Of course, web scraping isn’t the only source of alternative data. Debit and credit card companies as well as payment portals know about almost every retail transaction made; this is often called “exhaust data” because it’s a byproduct of regular business processes. There’s also data generated by sensors. For example, geolocation services can read enough into foot traffic through retail stores that the concept of “I’m just looking” becomes meaningless.
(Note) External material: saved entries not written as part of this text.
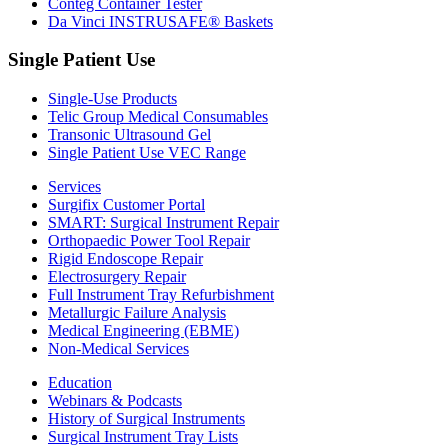
Conteg Container Tester
Da Vinci INSTRUSAFE® Baskets
Single Patient Use
Single-Use Products
Telic Group Medical Consumables
Transonic Ultrasound Gel
Single Patient Use VEC Range
Services
Surgifix Customer Portal
SMART: Surgical Instrument Repair
Orthopaedic Power Tool Repair
Rigid Endoscope Repair
Electrosurgery Repair
Full Instrument Tray Refurbishment
Metallurgic Failure Analysis
Medical Engineering (EBME)
Non-Medical Services
Education
Webinars & Podcasts
History of Surgical Instruments
Surgical Instrument Tray Lists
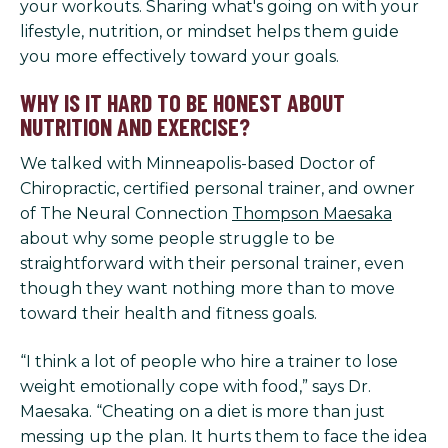
your workouts. Sharing what's going on with your
lifestyle, nutrition, or mindset helps them guide
you more effectively toward your goals.
WHY IS IT HARD TO BE HONEST ABOUT
NUTRITION AND EXERCISE?
We talked with Minneapolis-based Doctor of
Chiropractic, certified personal trainer, and owner
of The Neural Connection
Thompson Maesaka
about why some people struggle to be
straightforward with their personal trainer, even
though they want nothing more than to move
toward their health and fitness goals.
“I think a lot of people who hire a trainer to lose
weight emotionally cope with food,” says Dr.
Maesaka. “Cheating on a diet is more than just
messing up the plan. It hurts them to face the idea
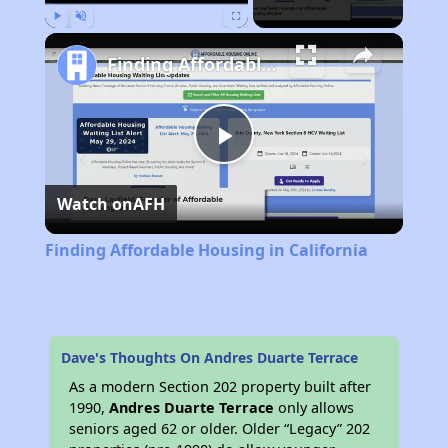
Play
Unmute
Fullscreen
Finding Affordable Housing in California
Play
Watch on
AFH
Video
Finding Affordable Housing in California
Dave's Thoughts On Andres Duarte Terrace
As a modern Section 202 property built after
1990,
Andres Duarte Terrace
only allows
seniors aged 62 or older. Older “Legacy” 202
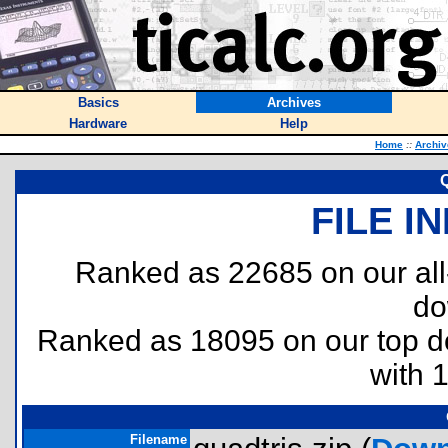
Basics
Archives
Hardware
Help
Home
::
Archiv
Q
FILE I
Ranked as 22685 on our al
do
Ranked as 18095 on our top 
with 
Filename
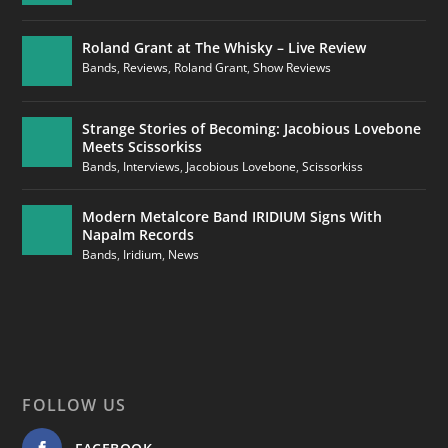
Roland Grant at The Whisky – Live Review
Bands
,
Reviews
,
Roland Grant
,
Show Reviews
Strange Stories of Becoming: Jacobious Lovebone
Meets Scissorkiss
Bands
,
Interviews
,
Jacobious Lovebone
,
Scissorkiss
Modern Metalcore Band IRIDIUM Signs With
Napalm Records
Bands
,
Iridium
,
News
FOLLOW US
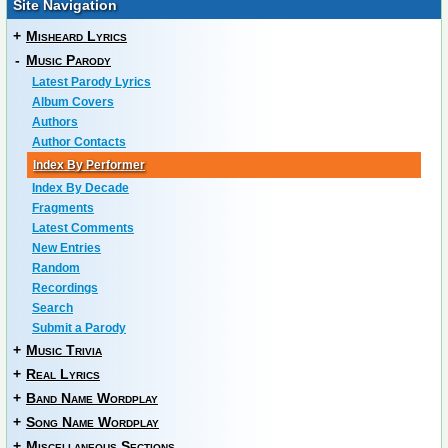
Site Navigation
+
Misheard Lyrics
-
Music Parody
Latest Parody Lyrics
Album Covers
Authors
Author Contacts
Index By Performer
Index By Decade
Fragments
Latest Comments
New Entries
Random
Recordings
Search
Submit a Parody
+
Music Trivia
+
Real Lyrics
+
Band Name Wordplay
+
Song Name Wordplay
+
Miscellaneous Sections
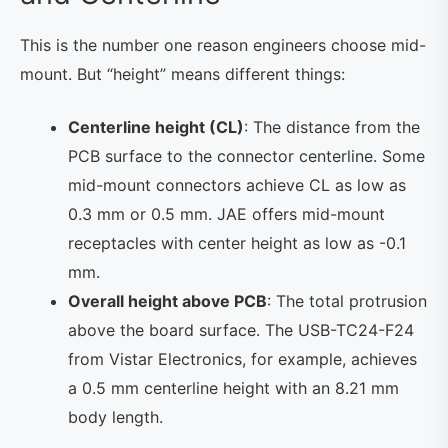
This is the number one reason engineers choose mid-
mount. But “height” means different things:
Centerline height (CL)
: The distance from the
PCB surface to the connector centerline. Some
mid-mount connectors achieve CL as low as
0.3 mm or 0.5 mm. JAE offers mid-mount
receptacles with center height as low as -0.1
mm.
Overall height above PCB
: The total protrusion
above the board surface. The USB-TC24-F24
from Vistar Electronics, for example, achieves
a 0.5 mm centerline height with an 8.21 mm
body length.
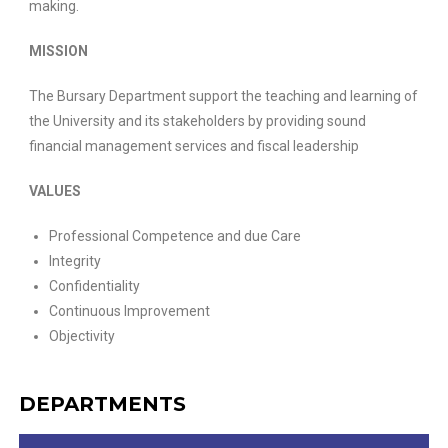
making.
MISSION
The Bursary Department support the teaching and learning of
the University and its stakeholders by providing sound
financial management services and fiscal leadership
VALUES
Professional Competence and due Care
Integrity
Confidentiality
Continuous Improvement
Objectivity
DEPARTMENTS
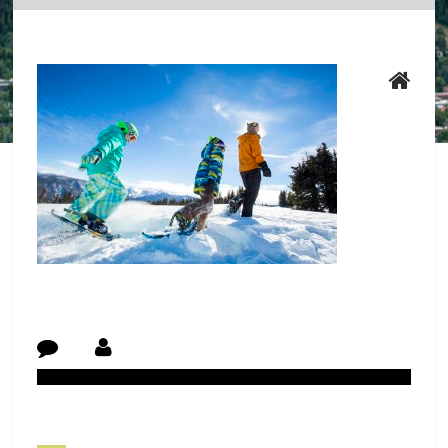
Post Navigation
And, of course, there’s the whole infrastructure that’s been built around the sensors used to predict the weather.
Whether a hedge fund wants to know more about a particular sector or data type, or whether it needs raw data or cleansed data or fully analyzed information, determines how a data insights provider would acquire its materials and deliver its services.
At the close
Just like yesterday’s alternative music became today’s classics, today’s alternative data will soon become tomorrow’s standard feed.
The challenge for funds is to keep their research analysts current with the latest data that is on the cusp of becoming mainstream. Once it becomes mainstream, of course, knowledge of it becomes table stakes, not a competitive distinction.
The alternative data provider’s challenge, then, is to continuously discover new relevant data sources that have not yet achieved mass adoption, then introduce them to analysts and portfolio managers who can use them to pursue alpha for their clients.
So maybe we shouldn’t refer to all this as “alternative” data. It’s innovative. It’s overlooked. It’s non-obvious. But its nature is to not be alternative for long.